Amsal 3:27-28
Seorang
tukang bekerja keras sepanjang hari untuk mencukupi kebutuhan keluarganya. Biasanya setiap hari sabtu ia menerima upah
kerjanya selama enam hari. Barangkali
setiap mendekati hari sabtu ia sudah sangat berharap mendapatkan upahnya
itu. Ia sudah membuat rencana untuk
memenuhi segala kebutuhan anak dan istrinya.
Istri dan anaknya juga sudah menanti dengan sukacita apabila sang ayahpulang
untuk membawa hasil jerih payahnya.
Bayangkan bagaimana kira-kira raut muka dan perasaan tukang beserta
dengan anak istrinya, apabila ternyata pada hari sabtu yang dinanti-nantikan
itu Sang majikan karena alasan yang tidak jelas tidak jadi memberikan upahnya.
Pastilah tukang dan keluargannya menjadi sedih dan mungkin kecewa.
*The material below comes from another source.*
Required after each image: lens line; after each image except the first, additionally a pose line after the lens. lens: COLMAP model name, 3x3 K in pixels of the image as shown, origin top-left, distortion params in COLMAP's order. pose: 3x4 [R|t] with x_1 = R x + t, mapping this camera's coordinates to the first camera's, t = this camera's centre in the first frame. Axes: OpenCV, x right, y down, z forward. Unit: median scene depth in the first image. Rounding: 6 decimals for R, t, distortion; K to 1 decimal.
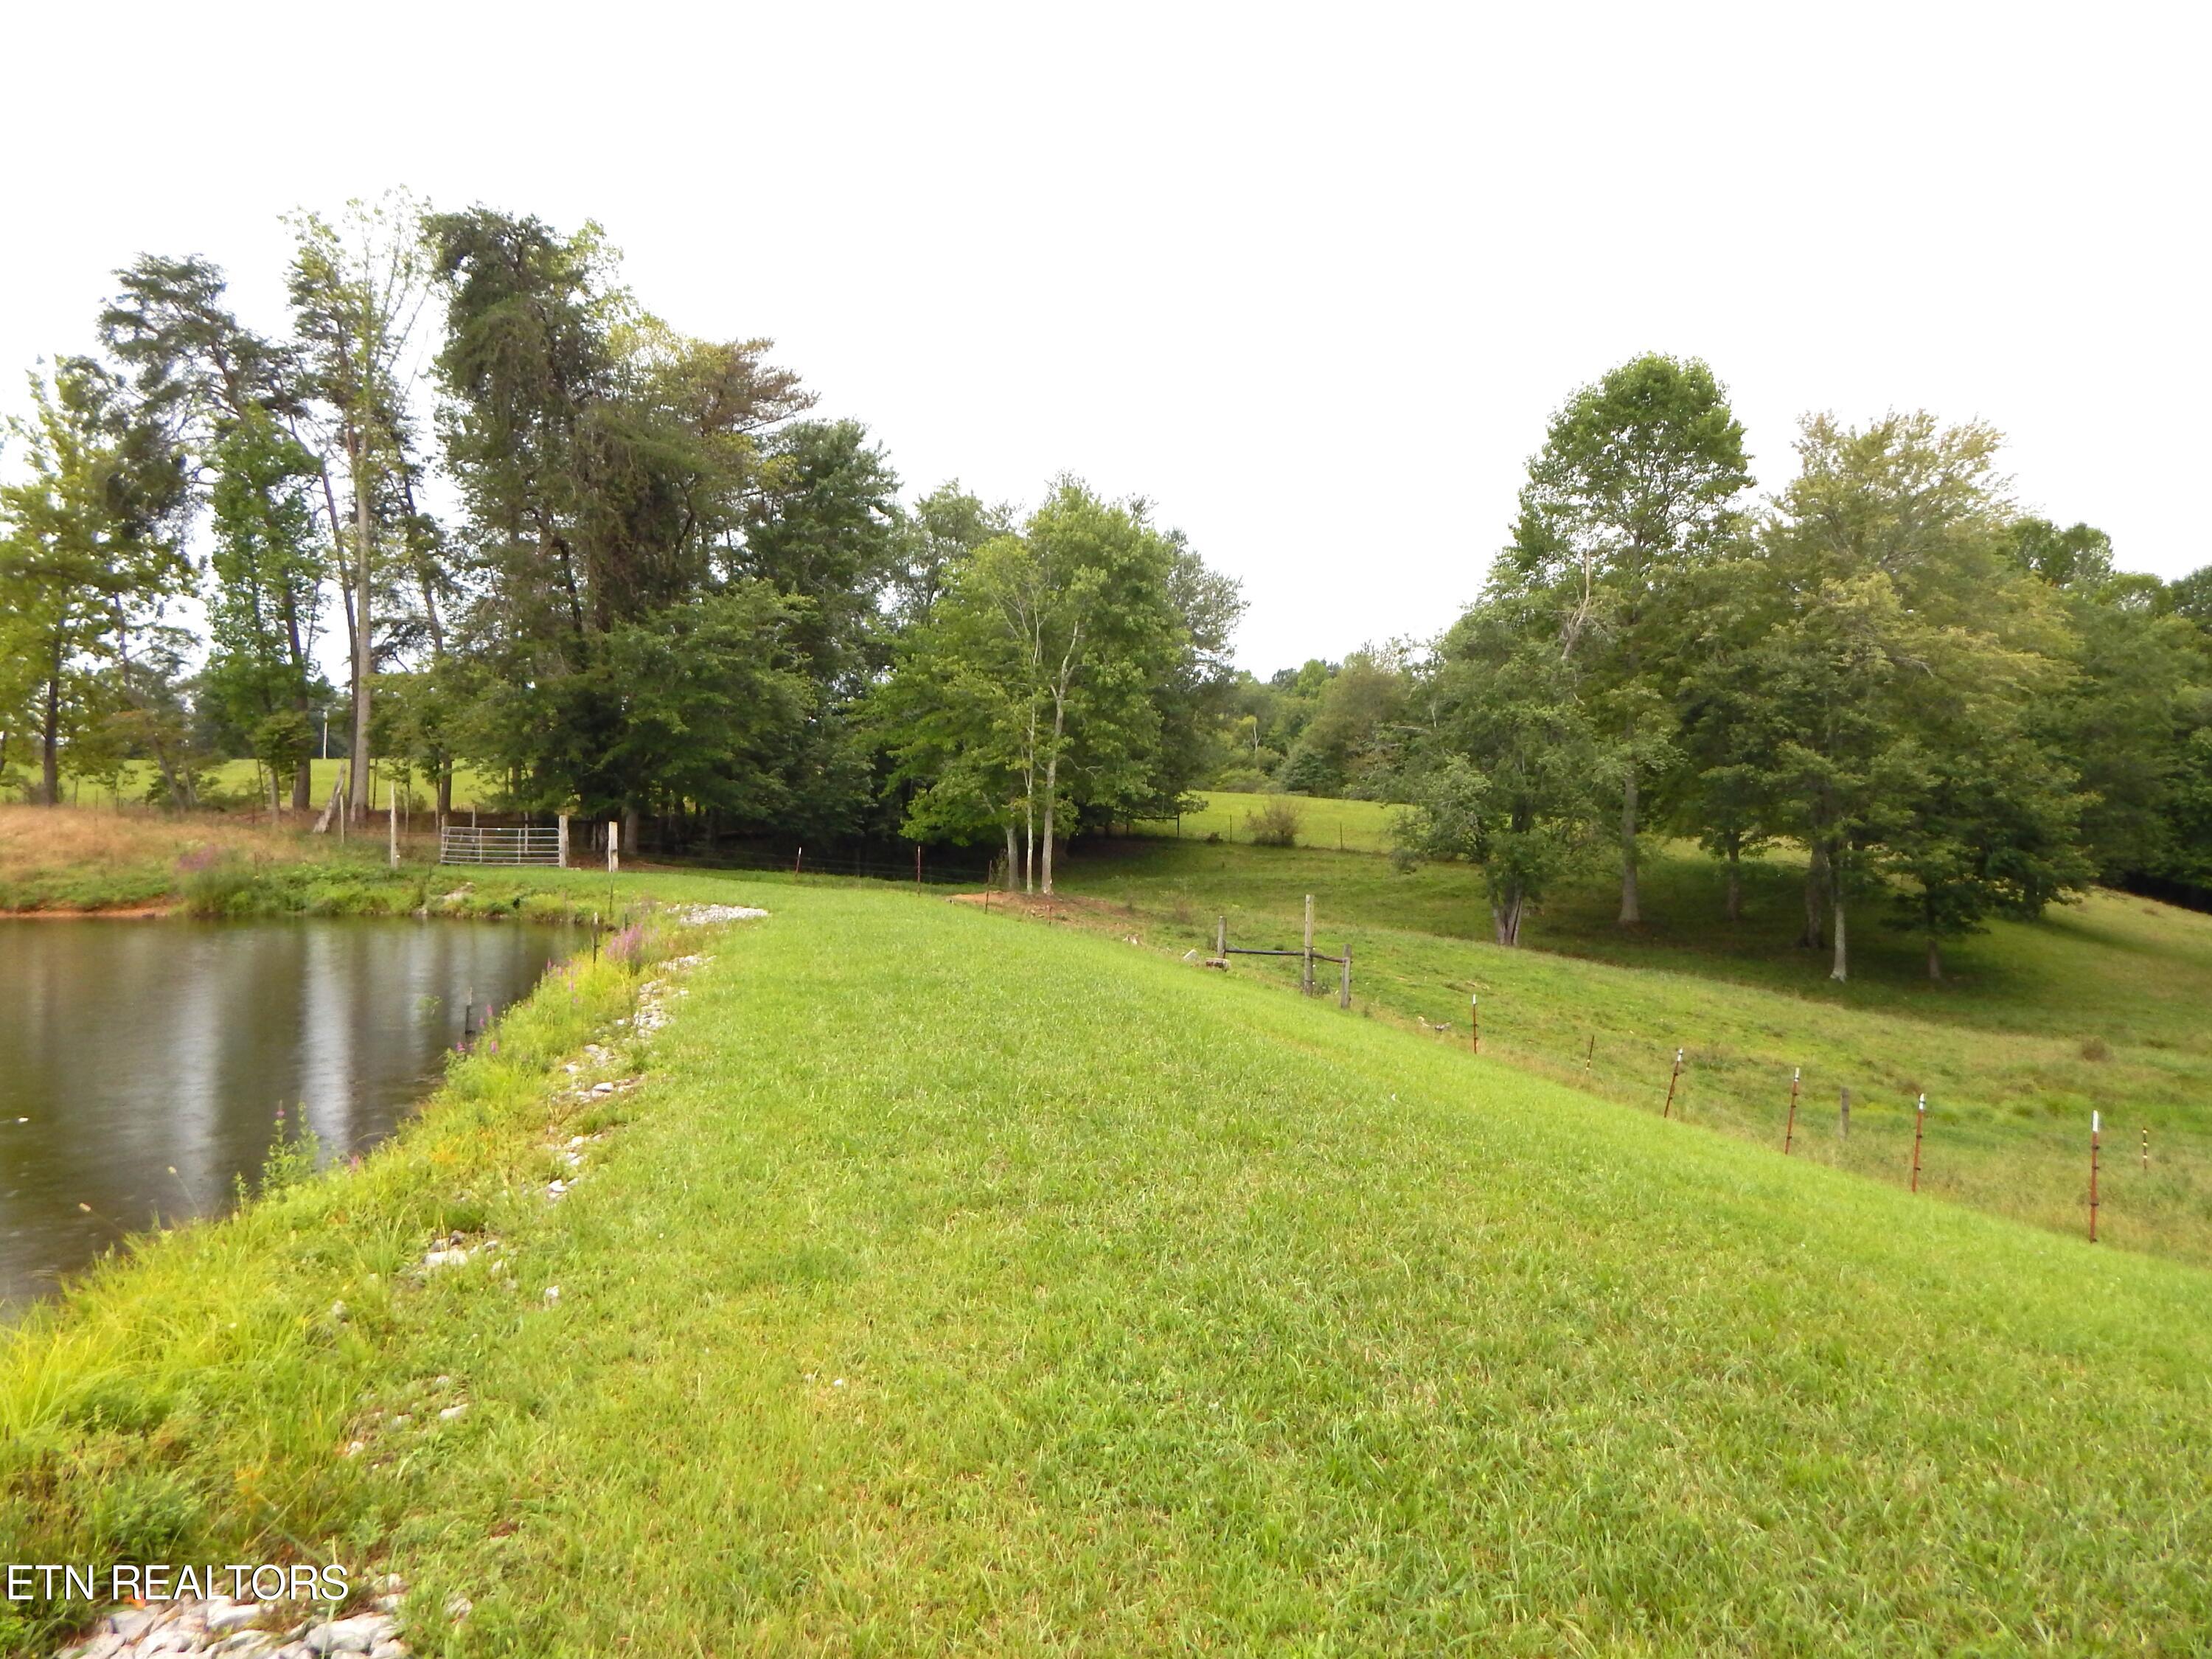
lens RADIAL K [[1418.4, 0, 1091.6], [0, 1418.4, 831.6], [0, 0, 1]] dist [-0.000207, -0.006574]
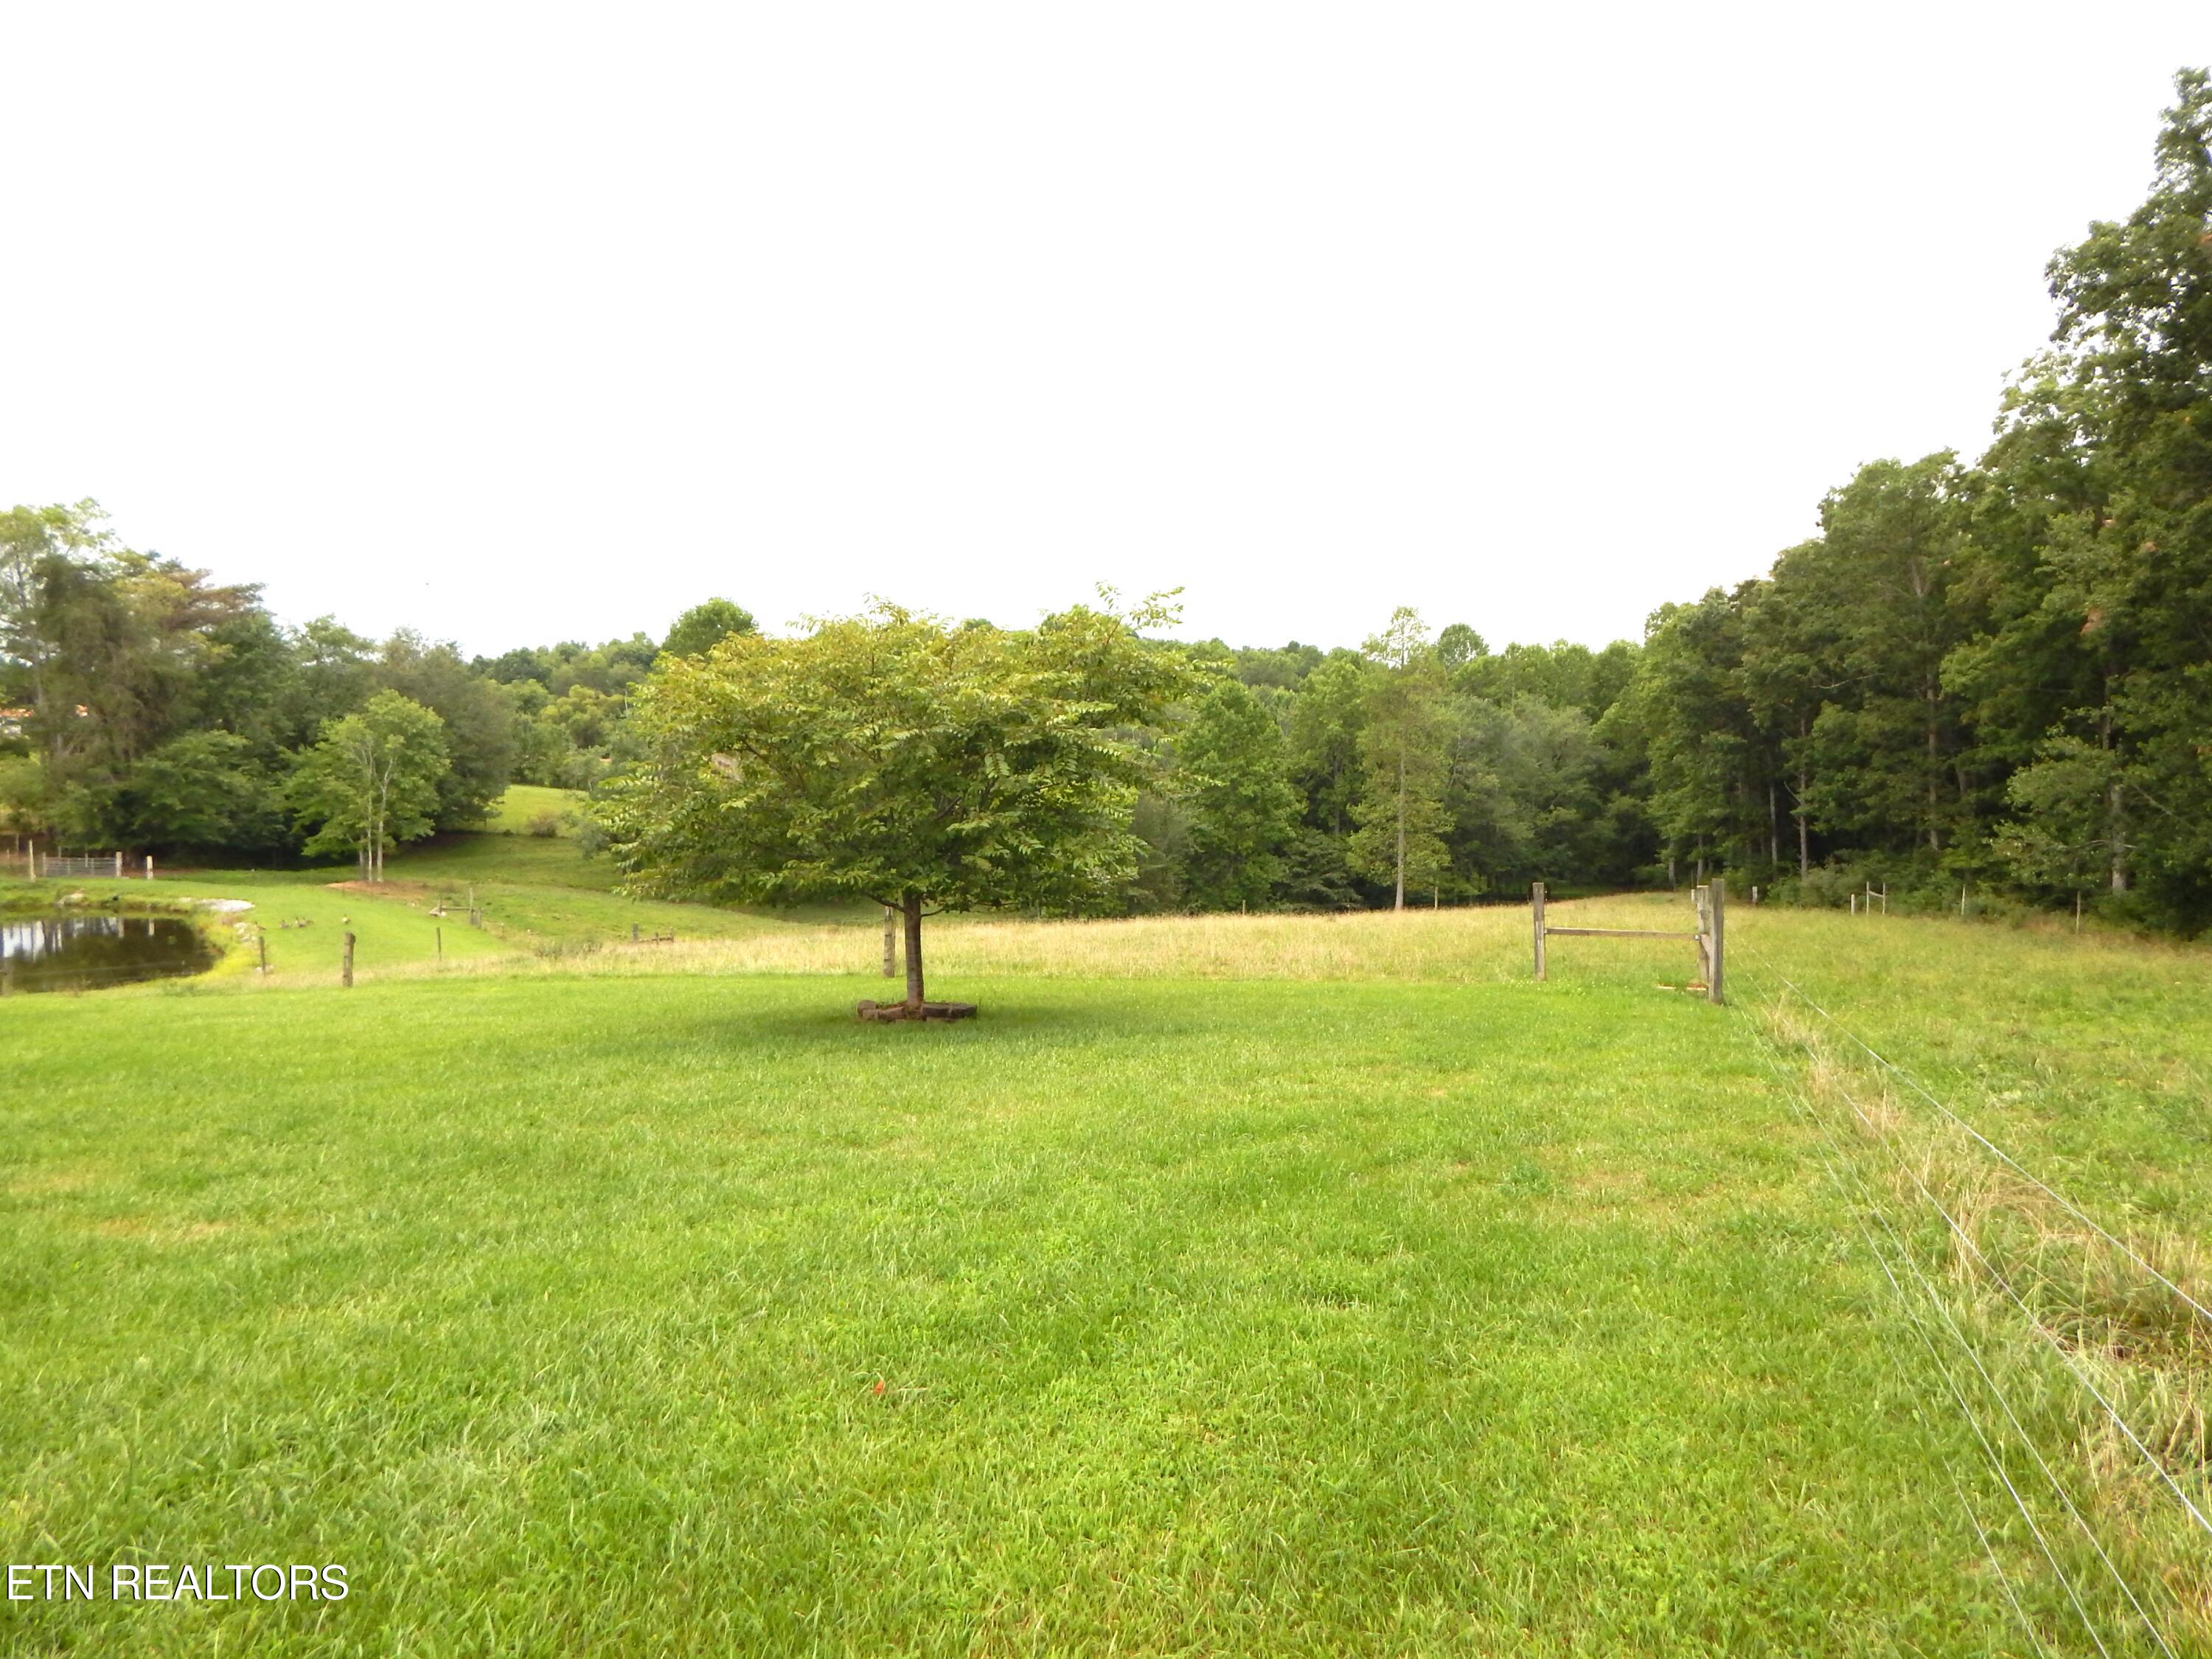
lens RADIAL K [[1445.0, 0, 1106.0], [0, 1445.0, 829.5], [0, 0, 1]] dist [-0.001650, -0.001659]
pose [[0.929677, -0.018323, 0.367920, 0.182861], [-0.003121, 0.998335, 0.057606, -0.160391], [-0.368363, -0.054703, 0.928071, -1.398611]]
Mungkin juga ia kemudian membatalkan
rencana-rencananya untuk memenuhi kebutuhan.
Dan mungkin juga ia membatalkan janjinya pada anak istrinya untuk
berjalan-jalan dsb.
Tuhan
mengajar kita untuk memberikan apa yang seharusnya menjadi hak orang dengan
segera, kita tidak diperbolehkan untuk menolak dan menundanya (ay.27-28). Entah
itu upah pekerja yang seharusnya kita bayarkan (Im.19:13), utang kita kepada
orang lain atau barang atau uang yang memang dibutuhkan oleh orang yang memang
benar-benar membutuhkannya, jika memang barang atau uang itu sudah ada pada
kita.
Memang
dalam hal ini perlu hikmat Tuhan. Jangan
sampai kebaikan yang Tuhan ingin kita kerjakan dimanfaatkan oleh orang
lain. Sehingga menjadikan orang lain itu
menjadi bertambah malas dan bergantung
pada kita. Namun prinsip dasar Firman
Tuhan harus kita pegang. Apa yang
menjadi hak orang lain yang kita bisa bayar harus segera kita bayarkan atau
berikan. Tidak boleh menunda atau
menahan kebaikan. Supaya dengan demikian orang lain itu boleh bersukacita. Nama Tuhan dipermuliakan melalui perbuatan
kita.
Oleh Pdt.Iwan Firman Widiyanto, M.Th.